Who wouldn’t want to pay top dollar for a 43 year old bruiser who hasn’t played in 3 years? ERNIE GRUNFELD GET ON THE PHONE QUICK! I think the old man should just stick to washing cars

On Ton Donaghy:
“If the guy was fixing games, he was wrong. If players are getting money to win games, lose games, they’re wrong.”
Way to take a bold stance on this one Oak.

On Coaching in the NBA:
“There’s a lot of less talent for smarts in the game, but a lot of talent for athletic ability.”
Wha??

On his upcoming book:
“I’m not pulling any punches, true stories. It ain’t one of those Charles Barkley fake books, it’s a Charles Oakley book, it’s not an O.J. book, it’s an Oakley book.”
This sounds more like a Jose Canseco book to me and I will of course be reading it. Let me stick it on my Amazon shopping cart right now!

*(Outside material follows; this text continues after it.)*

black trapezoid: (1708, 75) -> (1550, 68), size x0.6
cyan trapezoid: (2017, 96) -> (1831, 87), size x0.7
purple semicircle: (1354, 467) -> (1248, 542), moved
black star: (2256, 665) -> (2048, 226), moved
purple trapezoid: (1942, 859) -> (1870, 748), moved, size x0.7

Good article, a little odd in that it says that Oakley is 6’3 when he’s clearly 6’9, but it does provide a great chance to show off some of the better Oakley quotables from the past:

“If it ain’t broke, don’t break it.”
“[Entourages] are like contracts. Everybody’s got one. Some are just bigger than others.”
“It was like the police trying to stop a shootout: You gotta have your gun out. Don’t go out there with your hands down.”
“Nowadays, these young guys, anytime you say something, you’re picking on them. Back in the day, half of these guys wouldn’t get in the league…The league is just like daycare.”
“Oh well, that’s basketball. It used to be basketball. I don’t know what it is now.”